**SUPPLIED MATERIAL:**
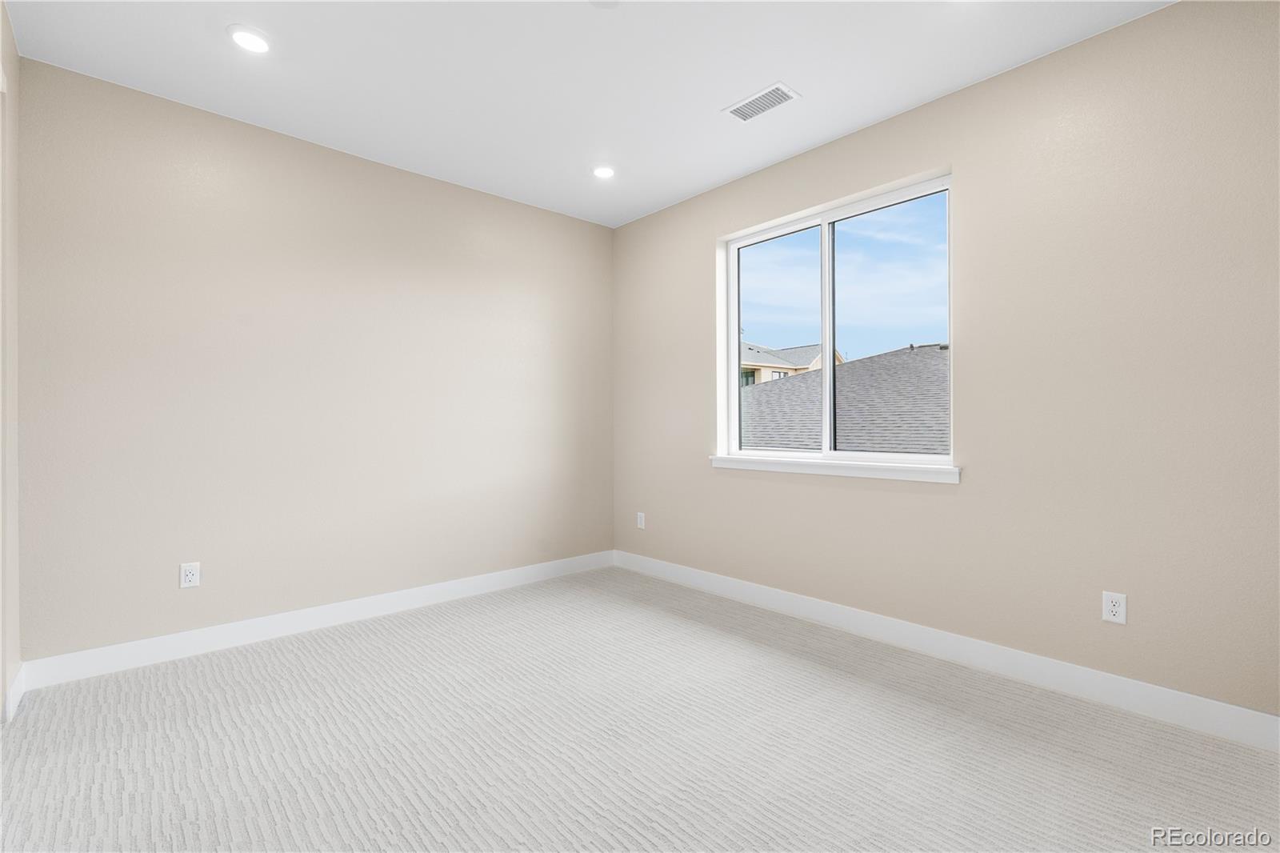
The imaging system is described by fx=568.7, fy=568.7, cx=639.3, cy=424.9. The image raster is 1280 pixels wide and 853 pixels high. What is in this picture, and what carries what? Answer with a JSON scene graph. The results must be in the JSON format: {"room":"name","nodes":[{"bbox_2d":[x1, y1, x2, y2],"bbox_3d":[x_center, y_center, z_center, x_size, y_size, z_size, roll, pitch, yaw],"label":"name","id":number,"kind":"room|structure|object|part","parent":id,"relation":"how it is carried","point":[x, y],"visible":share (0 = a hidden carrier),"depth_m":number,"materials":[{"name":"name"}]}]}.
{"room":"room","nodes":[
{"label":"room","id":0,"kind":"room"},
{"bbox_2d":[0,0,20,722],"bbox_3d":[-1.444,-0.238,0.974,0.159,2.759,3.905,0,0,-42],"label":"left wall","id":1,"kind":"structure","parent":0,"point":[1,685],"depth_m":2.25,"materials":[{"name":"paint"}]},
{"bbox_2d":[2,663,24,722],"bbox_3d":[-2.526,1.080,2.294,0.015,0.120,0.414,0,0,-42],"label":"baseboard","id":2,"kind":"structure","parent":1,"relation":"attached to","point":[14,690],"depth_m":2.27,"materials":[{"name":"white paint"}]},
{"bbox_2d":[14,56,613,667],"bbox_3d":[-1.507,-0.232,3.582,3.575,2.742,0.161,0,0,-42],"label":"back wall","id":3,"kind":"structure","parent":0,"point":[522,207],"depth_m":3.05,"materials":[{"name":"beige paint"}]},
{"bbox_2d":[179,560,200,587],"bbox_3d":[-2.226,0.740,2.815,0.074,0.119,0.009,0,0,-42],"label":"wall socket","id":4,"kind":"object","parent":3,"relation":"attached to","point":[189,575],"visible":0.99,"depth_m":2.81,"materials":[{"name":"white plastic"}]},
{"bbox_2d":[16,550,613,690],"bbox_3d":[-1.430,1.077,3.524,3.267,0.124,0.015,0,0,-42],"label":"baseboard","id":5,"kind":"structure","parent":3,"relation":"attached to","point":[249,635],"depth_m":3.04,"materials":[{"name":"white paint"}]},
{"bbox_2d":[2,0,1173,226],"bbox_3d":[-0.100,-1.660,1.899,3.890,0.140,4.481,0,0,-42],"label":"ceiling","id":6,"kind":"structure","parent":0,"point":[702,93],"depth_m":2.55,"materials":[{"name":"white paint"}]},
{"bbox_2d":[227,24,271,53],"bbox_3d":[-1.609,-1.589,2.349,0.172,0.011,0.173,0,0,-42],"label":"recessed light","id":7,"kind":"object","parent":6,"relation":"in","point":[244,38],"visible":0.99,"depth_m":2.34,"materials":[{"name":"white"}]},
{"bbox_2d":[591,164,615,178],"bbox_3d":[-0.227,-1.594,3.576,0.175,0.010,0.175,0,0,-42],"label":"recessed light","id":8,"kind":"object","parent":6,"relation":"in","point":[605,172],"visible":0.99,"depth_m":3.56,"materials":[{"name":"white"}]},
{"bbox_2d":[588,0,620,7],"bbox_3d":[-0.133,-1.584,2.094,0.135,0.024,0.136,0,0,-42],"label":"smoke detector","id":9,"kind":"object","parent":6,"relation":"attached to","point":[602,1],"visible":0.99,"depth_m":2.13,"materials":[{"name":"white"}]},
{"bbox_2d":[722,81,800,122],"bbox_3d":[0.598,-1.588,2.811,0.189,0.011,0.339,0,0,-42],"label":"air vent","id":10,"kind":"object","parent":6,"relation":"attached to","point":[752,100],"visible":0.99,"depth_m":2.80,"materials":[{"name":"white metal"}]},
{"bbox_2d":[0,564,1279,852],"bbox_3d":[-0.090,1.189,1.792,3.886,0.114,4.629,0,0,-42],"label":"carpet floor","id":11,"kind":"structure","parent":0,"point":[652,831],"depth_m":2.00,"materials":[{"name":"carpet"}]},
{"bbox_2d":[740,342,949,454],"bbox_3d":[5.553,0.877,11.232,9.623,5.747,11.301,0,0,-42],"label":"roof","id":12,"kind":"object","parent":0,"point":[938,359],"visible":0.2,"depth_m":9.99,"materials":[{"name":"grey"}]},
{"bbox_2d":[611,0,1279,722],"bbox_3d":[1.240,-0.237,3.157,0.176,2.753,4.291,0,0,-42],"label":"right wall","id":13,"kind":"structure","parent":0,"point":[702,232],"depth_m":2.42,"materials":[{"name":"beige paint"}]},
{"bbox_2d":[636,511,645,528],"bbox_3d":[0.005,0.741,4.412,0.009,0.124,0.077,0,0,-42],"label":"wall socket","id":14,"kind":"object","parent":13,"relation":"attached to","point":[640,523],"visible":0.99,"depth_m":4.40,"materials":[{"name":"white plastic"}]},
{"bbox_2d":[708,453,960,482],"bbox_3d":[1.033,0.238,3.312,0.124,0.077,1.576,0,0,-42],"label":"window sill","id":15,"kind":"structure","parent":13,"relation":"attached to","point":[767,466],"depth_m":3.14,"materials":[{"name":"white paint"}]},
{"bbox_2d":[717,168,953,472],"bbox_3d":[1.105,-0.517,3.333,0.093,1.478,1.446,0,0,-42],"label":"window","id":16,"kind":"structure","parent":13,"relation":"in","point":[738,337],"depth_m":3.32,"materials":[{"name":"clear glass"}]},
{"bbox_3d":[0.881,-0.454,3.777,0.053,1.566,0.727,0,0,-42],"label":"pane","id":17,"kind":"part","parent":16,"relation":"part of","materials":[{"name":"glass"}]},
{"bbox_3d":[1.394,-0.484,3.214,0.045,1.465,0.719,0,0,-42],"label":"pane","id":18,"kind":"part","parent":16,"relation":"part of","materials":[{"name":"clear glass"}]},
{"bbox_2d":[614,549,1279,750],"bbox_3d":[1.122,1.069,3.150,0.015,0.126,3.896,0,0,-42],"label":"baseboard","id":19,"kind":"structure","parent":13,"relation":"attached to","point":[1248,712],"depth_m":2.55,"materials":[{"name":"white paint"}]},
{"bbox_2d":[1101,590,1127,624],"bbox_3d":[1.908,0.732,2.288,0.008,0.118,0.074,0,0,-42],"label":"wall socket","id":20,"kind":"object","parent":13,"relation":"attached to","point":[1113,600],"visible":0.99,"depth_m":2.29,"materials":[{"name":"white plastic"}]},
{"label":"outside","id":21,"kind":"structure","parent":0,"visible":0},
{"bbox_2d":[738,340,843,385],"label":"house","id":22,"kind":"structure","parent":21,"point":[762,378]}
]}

**EXERCISE DETAILS:** The response should consist of the number of lines in the data that hold the word "pane", with nothing added.

**RESULT:** 2